# Bought a Tegu today!!!



## BrinnANDTorts (Dec 17, 2013)

So after doing a lot of research about Tegus I finally decided to buy one. I bought a black and white tegu, will be here Thursday. 
Im so excited!! The breeder sent me a picture today after we got done chatting on phone about particulars


----------



## Tom (Dec 17, 2013)

Very cool! I love b/w tegus! 

Keep us updated.


----------



## Yvonne G (Dec 17, 2013)

My grandson has one of those, but quite a bit bigger than the one in the picture. The whole family has to vacate the house after the creature has pooped. It's quite smelly!!!


----------



## BrinnANDTorts (Dec 17, 2013)

O wow that is a big one. 
Mine is just a yearling, or maybe even younger. I wanted the smallest one so I could really socialize with it as it grows 
Its going to be put in a 20" wide and 5 feet long enclosure, with front sliding plexidoors.


----------



## Yvonne G (Dec 17, 2013)

My grandson's is a very nice animal. I'm sure you're going to enjoy yours, but keep after taming it. Don't let weeks go by with no interaction.


----------



## NicoleB26 (Dec 17, 2013)

So cool! My boyfriend has 3 they are very cool....enjoy!


----------



## BrinnANDTorts (Dec 17, 2013)

Yvonne G said:


> My grandson's is a very nice animal. I'm sure you're going to enjoy yours, but keep after taming it. Don't let weeks go by with no interaction.

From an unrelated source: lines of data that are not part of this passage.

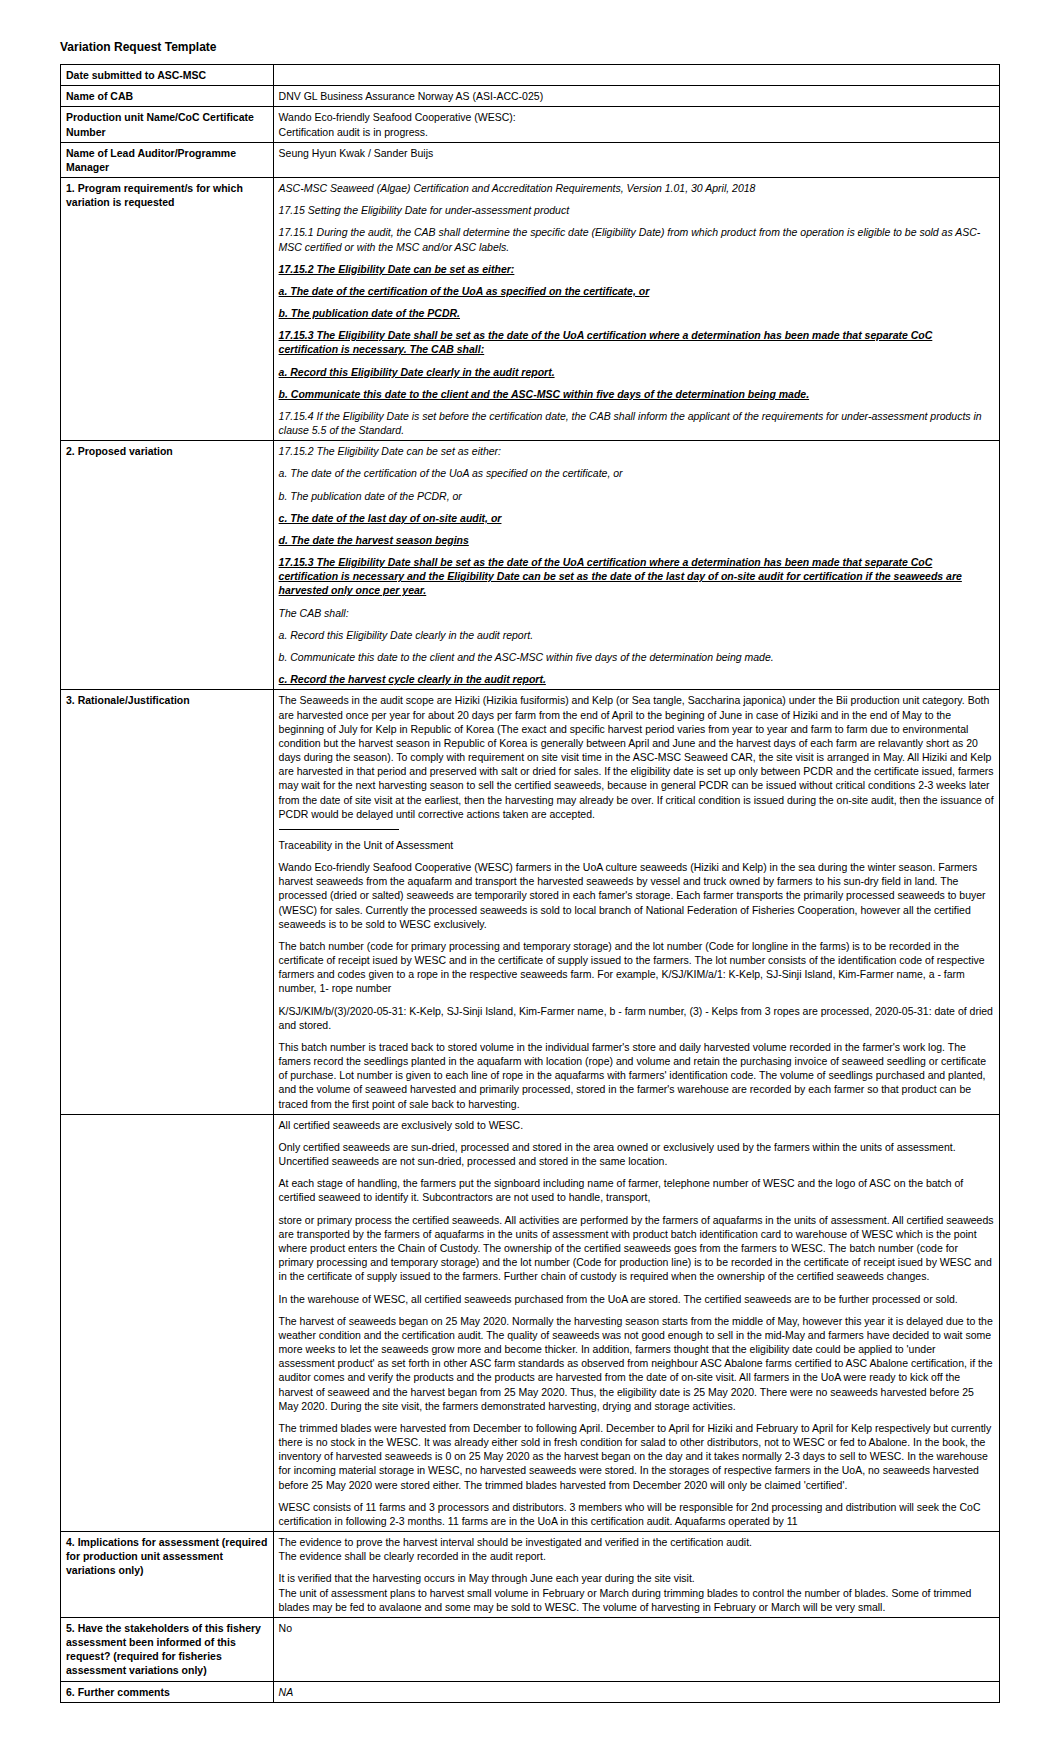Variation Request Template
| Date submitted to ASC-MSC | |
| Name of CAB | DNV GL Business Assurance Norway AS (ASI-ACC-025) |
| Production unit Name/CoC Certificate Number | Wando Eco-friendly Seafood Cooperative (WESC): Certification audit is in progress. |
| Name of Lead Auditor/Programme Manager | Seung Hyun Kwak / Sander Buijs |
| 1. Program requirement/s for which variation is requested | ASC-MSC Seaweed (Algae) Certification and Accreditation Requirements, Version 1.01, 30 April, 2018 17.15 Setting the Eligibility Date for under-assessment product 17.15.1 During the audit, the CAB shall determine the specific date (Eligibility Date) from which product from the operation is eligible to be sold as ASC-MSC certified or with the MSC and/or ASC labels. 17.15.2 The Eligibility Date can be set as either: a. The date of the certification of the UoA as specified on the certificate, or b. The publication date of the PCDR. 17.15.3 The Eligibility Date shall be set as the date of the UoA certification where a determination has been made that separate CoC certification is necessary. The CAB shall: a. Record this Eligibility Date clearly in the audit report. b. Communicate this date to the client and the ASC-MSC within five days of the determination being made. 17.15.4 If the Eligibility Date is set before the certification date, the CAB shall inform the applicant of the requirements for under-assessment products in clause 5.5 of the Standard. |
| 2. Proposed variation | 17.15.2 The Eligibility Date can be set as either: a. The date of the certification of the UoA as specified on the certificate, or b. The publication date of the PCDR, or c. The date of the last day of on-site audit, or d. The date the harvest season begins 17.15.3 The Eligibility Date shall be set as the date of the UoA certification where a determination has been made that separate CoC certification is necessary and the Eligibility Date can be set as the date of the last day of on-site audit for certification if the seaweeds are harvested only once per year. The CAB shall: a. Record this Eligibility Date clearly in the audit report. b. Communicate this date to the client and the ASC-MSC within five days of the determination being made. c. Record the harvest cycle clearly in the audit report. |
| 3. Rationale/Justification | The Seaweeds in the audit scope are Hiziki (Hizikia fusiformis) and Kelp (or Sea tangle, Saccharina japonica) under the Bii production unit category. Both are harvested once per year for about 20 days per farm from the end of April to the begining of June in case of Hiziki and in the end of May to the beginning of July for Kelp in Republic of Korea (The exact and specific harvest period varies from year to year and farm to farm due to environmental condition but the harvest season in Republic of Korea is generally between April and June and the harvest days of each farm are relavantly short as 20 days during the season). To comply with requirement on site visit time in the ASC-MSC Seaweed CAR, the site visit is arranged in May. All Hiziki and Kelp are harvested in that period and preserved with salt or dried for sales. If the eligibility date is set up only between PCDR and the certificate issued, farmers may wait for the next harvesting season to sell the certified seaweeds, because in general PCDR can be issued without critical conditions 2-3 weeks later from the date of site visit at the earliest, then the harvesting may already be over. If critical condition is issued during the on-site audit, then the issuance of PCDR would be delayed until corrective actions taken are accepted. Traceability in the Unit of Assessment Wando Eco-friendly Seafood Cooperative (WESC) farmers in the UoA culture seaweeds (Hiziki and Kelp) in the sea during the winter season. Farmers harvest seaweeds from the aquafarm and transport the harvested seaweeds by vessel and truck owned by farmers to his sun-dry field in land. The processed (dried or salted) seaweeds are temporarily stored in each famer's storage. Each farmer transports the primarily processed seaweeds to buyer (WESC) for sales. Currently the processed seaweeds is sold to local branch of National Federation of Fisheries Cooperation, however all the certified seaweeds is to be sold to WESC exclusively. The batch number (code for primary processing and temporary storage) and the lot number (Code for longline in the farms) is to be recorded in the certificate of receipt isued by WESC and in the certificate of supply issued to the farmers. The lot number consists of the identification code of respective farmers and codes given to a rope in the respective seaweeds farm. For example, K/SJ/KIM/a/1: K-Kelp, SJ-Sinji Island, Kim-Farmer name, a - farm number, 1- rope number K/SJ/KIM/b/(3)/2020-05-31: K-Kelp, SJ-Sinji Island, Kim-Farmer name, b - farm number, (3) - Kelps from 3 ropes are processed, 2020-05-31: date of dried and stored. This batch number is traced back to stored volume in the individual farmer's store and daily harvested volume recorded in the farmer's work log. The famers record the seedlings planted in the aquafarm with location (rope) and volume and retain the purchasing invoice of seaweed seedling or certificate of purchase. Lot number is given to each line of rope in the aquafarms with farmers' identification code. The volume of seedlings purchased and planted, and the volume of seaweed harvested and primarily processed, stored in the farmer's warehouse are recorded by each farmer so that product can be traced from the first point of sale back to harvesting. |
| | All certified seaweeds are exclusively sold to WESC. Only certified seaweeds are sun-dried, processed and stored in the area owned or exclusively used by the farmers within the units of assessment. Uncertified seaweeds are not sun-dried, processed and stored in the same location. At each stage of handling, the farmers put the signboard including name of farmer, telephone number of WESC and the logo of ASC on the batch of certified seaweed to identify it. Subcontractors are not used to handle, transport, store or primary process the certified seaweeds. All activities are performed by the farmers of aquafarms in the units of assessment. All certified seaweeds are transported by the farmers of aquafarms in the units of assessment with product batch identification card to warehouse of WESC which is the point where product enters the Chain of Custody. The ownership of the certified seaweeds goes from the farmers to WESC. The batch number (code for primary processing and temporary storage) and the lot number (Code for production line) is to be recorded in the certificate of receipt isued by WESC and in the certificate of supply issued to the farmers. Further chain of custody is required when the ownership of the certified seaweeds changes. In the warehouse of WESC, all certified seaweeds purchased from the UoA are stored. The certified seaweeds are to be further processed or sold. The harvest of seaweeds began on 25 May 2020. Normally the harvesting season starts from the middle of May, however this year it is delayed due to the weather condition and the certification audit. The quality of seaweeds was not good enough to sell in the mid-May and farmers have decided to wait some more weeks to let the seaweeds grow more and become thicker. In addition, farmers thought that the eligibility date could be applied to 'under assessment product' as set forth in other ASC farm standards as observed from neighbour ASC Abalone farms certified to ASC Abalone certification, if the auditor comes and verify the products and the products are harvested from the date of on-site visit. All farmers in the UoA were ready to kick off the harvest of seaweed and the harvest began from 25 May 2020. Thus, the eligibility date is 25 May 2020. There were no seaweeds harvested before 25 May 2020. During the site visit, the farmers demonstrated harvesting, drying and storage activities. The trimmed blades were harvested from December to following April. December to April for Hiziki and February to April for Kelp respectively but currently there is no stock in the WESC. It was already either sold in fresh condition for salad to other distributors, not to WESC or fed to Abalone. In the book, the inventory of harvested seaweeds is 0 on 25 May 2020 as the harvest began on the day and it takes normally 2-3 days to sell to WESC. In the warehouse for incoming material storage in WESC, no harvested seaweeds were stored. In the storages of respective farmers in the UoA, no seaweeds harvested before 25 May 2020 were stored either. The trimmed blades harvested from December 2020 will only be claimed 'certified'. WESC consists of 11 farms and 3 processors and distributors. 3 members who will be responsible for 2nd processing and distribution will seek the CoC certification in following 2-3 months. 11 farms are in the UoA in this certification audit. Aquafarms operated by 11 |
| 4. Implications for assessment (required for production unit assessment variations only) | The evidence to prove the harvest interval should be investigated and verified in the certification audit. The evidence shall be clearly recorded in the audit report. It is verified that the harvesting occurs in May through June each year during the site visit. The unit of assessment plans to harvest small volume in February or March during trimming blades to control the number of blades. Some of trimmed blades may be fed to avalaone and some may be sold to WESC. The volume of harvesting in February or March will be very small. |
| 5. Have the stakeholders of this fishery assessment been informed of this request? (required for fisheries assessment variations only) | No |
| 6. Further comments | NA |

O I won't  none of my animals go a day without interaction. My torts get held every day, soaked, feed and loved on. My plan is for my Tegu (who will be named Oreo) to be my shoulder buddy. Cruise my room with me, the house. I'm going to try and potty train him


----------



## kathyth (Dec 17, 2013)

Very cool! I don't know anything about them, but he looks super!
Enjoy!


----------